Update: 2022-12-20 18:40 GMT
Victory in Gujarat will make BJP only party other than the Communist Party of India (Marxist) to have won seven straight assembly elections.(Representational Image/PTI)

A week is a long time in politics, they say. But what differentiates the BJP from the other political parties in India is that even 16 months, the time between now and the next Lok Sabha elections, is too short a span for the saffron party and it has switched to top gear already.

The reports of the party going into a major huddle to assess its prospects in as many as 160 constituencies across the country just fit into the pattern of the party’s electoral preparedness. It has estimated that it will face stiff resistance in these constituencies where it has come second or third in the past but still has the potential to win. It is holding brainstorming sessions of the in-charges of each of these constituencies in Patna and Hyderabad this month. The sessions will seek ways to expand the organisational machinery and boost voter outreach in all these constituencies. The party will go all out to see it win, and is expected to draft senior politicians and ministers to these constituencies to achieve its targets.

When the BJP led the National Democratic Alliance (NDA) into power in the 1990s under Atal Behari Vajpayee, it comprised as many as 23 parties with their roots in most shades of the political spectrum, from the socialists to the Congress to Dravidian parties. Today, the party is left with no major allies, except the Balasahebanchi Shiv Sena, the Shiv Sena faction led by the Maharashtra chief minister Eknath Shinde. It cannot go unnoticed that its two allies — the united Shiv Sena and the Janata Dal (United) — helped the alliance sweep the Lok Sabha seats in Maharashtra and Bihar, respectively. All those seats could be vulnerable now.

It’s not that preparedness and campaigning alone win elections. The BJP’s electoral history, even the recent one, proves that. Voters in two of the three states have rejected the party, which made history in the third. It cannot also be that the party let its machinery down in the two states where it lost; the party was on an overdrive in those states, instead.

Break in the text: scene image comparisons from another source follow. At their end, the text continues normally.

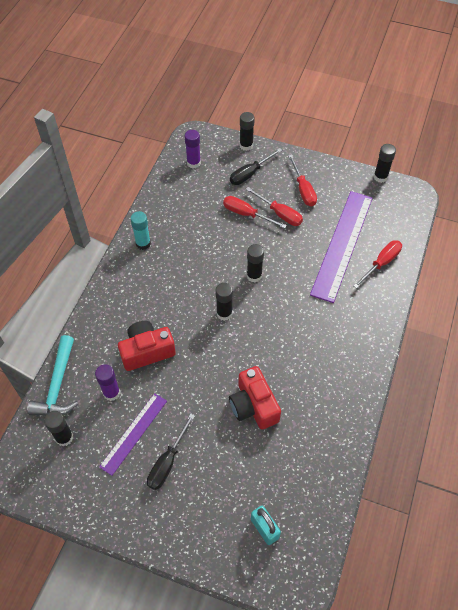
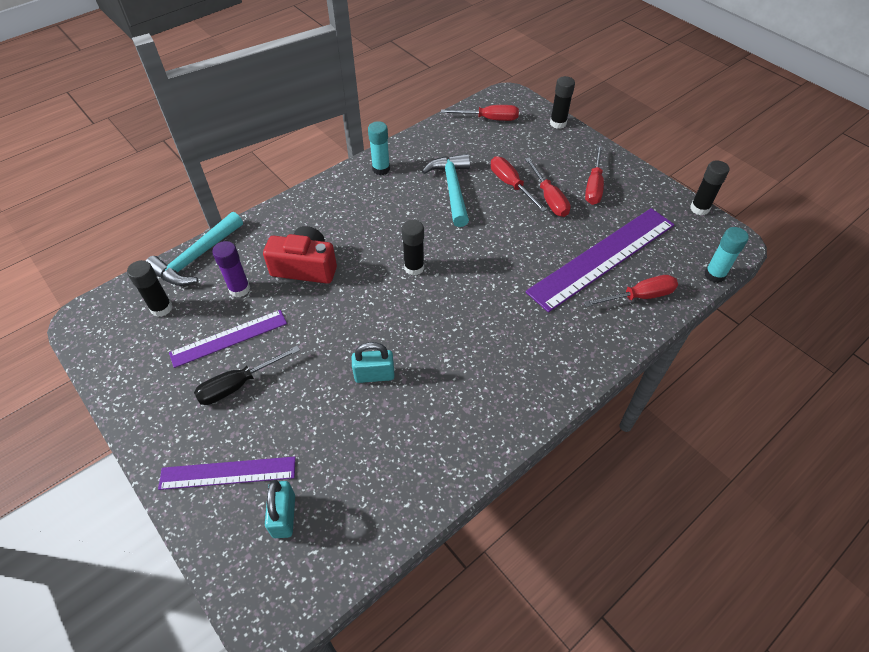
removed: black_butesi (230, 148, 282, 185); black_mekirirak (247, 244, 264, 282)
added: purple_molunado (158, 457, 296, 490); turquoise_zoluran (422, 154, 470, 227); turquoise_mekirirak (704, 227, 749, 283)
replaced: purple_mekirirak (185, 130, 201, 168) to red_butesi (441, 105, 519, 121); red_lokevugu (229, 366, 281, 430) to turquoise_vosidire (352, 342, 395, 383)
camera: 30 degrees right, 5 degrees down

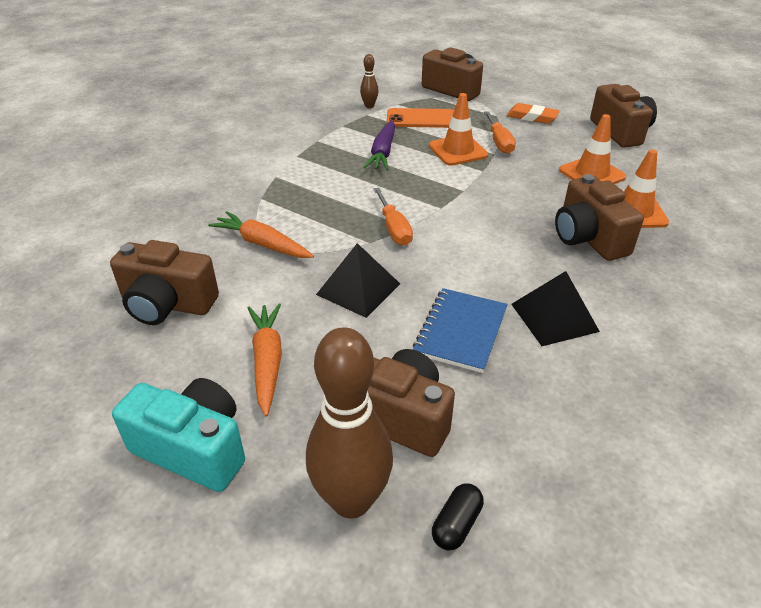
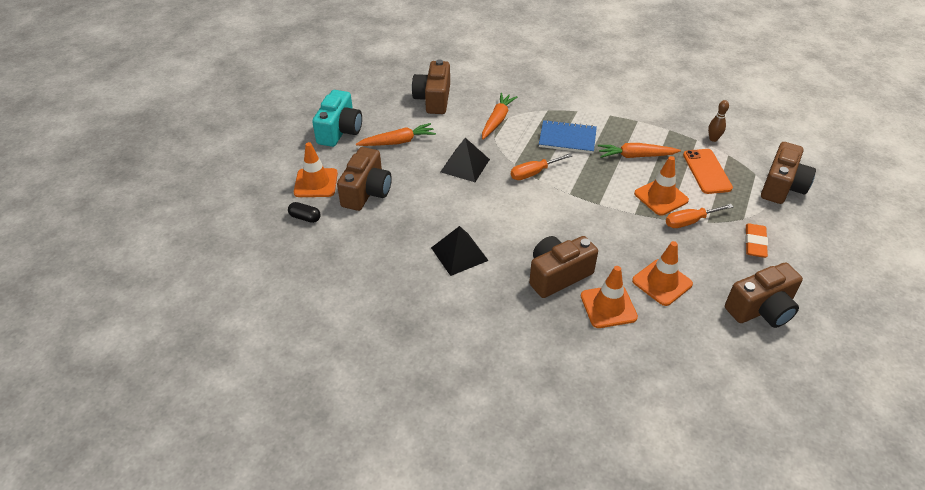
moved: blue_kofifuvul (413, 288, 508, 373) to (539, 120, 597, 154)
replaced: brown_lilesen (306, 327, 393, 519) to orange_tulari (294, 142, 338, 197)
recoloured: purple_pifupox (363, 120, 395, 170) to orange_pifupox (598, 143, 681, 158)
camera: 80 degrees right, 5 degrees up

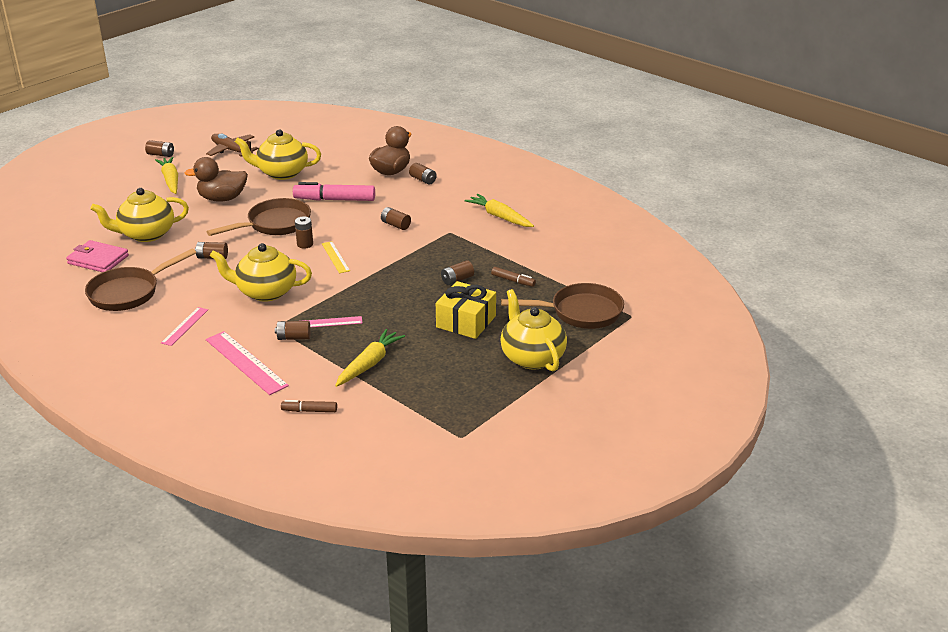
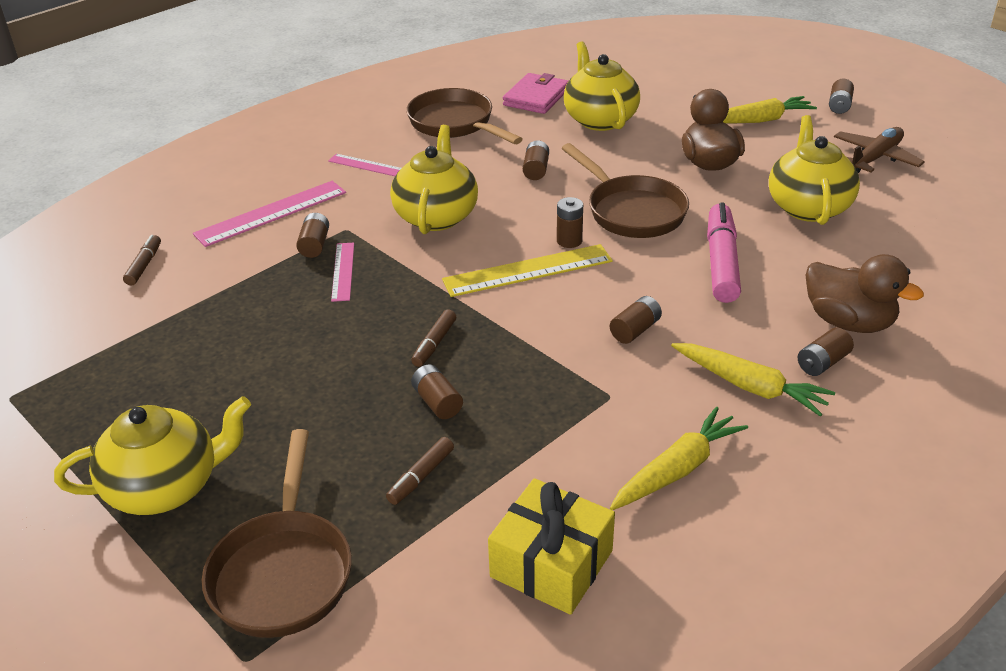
added: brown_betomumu (411, 309, 456, 367)
moved: yellow_pifupox (335, 329, 405, 387) to (671, 343, 835, 417); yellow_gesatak (436, 281, 496, 339) to (488, 478, 615, 615)
resized: yellow_molunado (322, 241, 350, 273) = (442, 244, 613, 297) x1.72
camera: 95 degrees right, 5 degrees up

However, the approach to the elections matters in a democracy as the polls themselves do. While the ruling party takes power and the means to capture it very seriously, the Opposition parties share none of that approach. The Congress has not finished congratulating itself for having conducted organisational elections after decades nor has it designed programmes to harvest the goodwill party leader Rahul Gandhi has earned for it through his Bharat Jodo Yatra. The Left parties which held a sway in the polity much beyond their share of seats in Parliament appear to be in limbo. That close to half of the seats in the Lok Sabha come from states which are ruled by parties other than members of the NDA has not become a point for the regional outfits to think of a joint platform.

Early birds need not necessarily catch all the worms in politics. But having machinery ready for the job gives a party a definite advantage.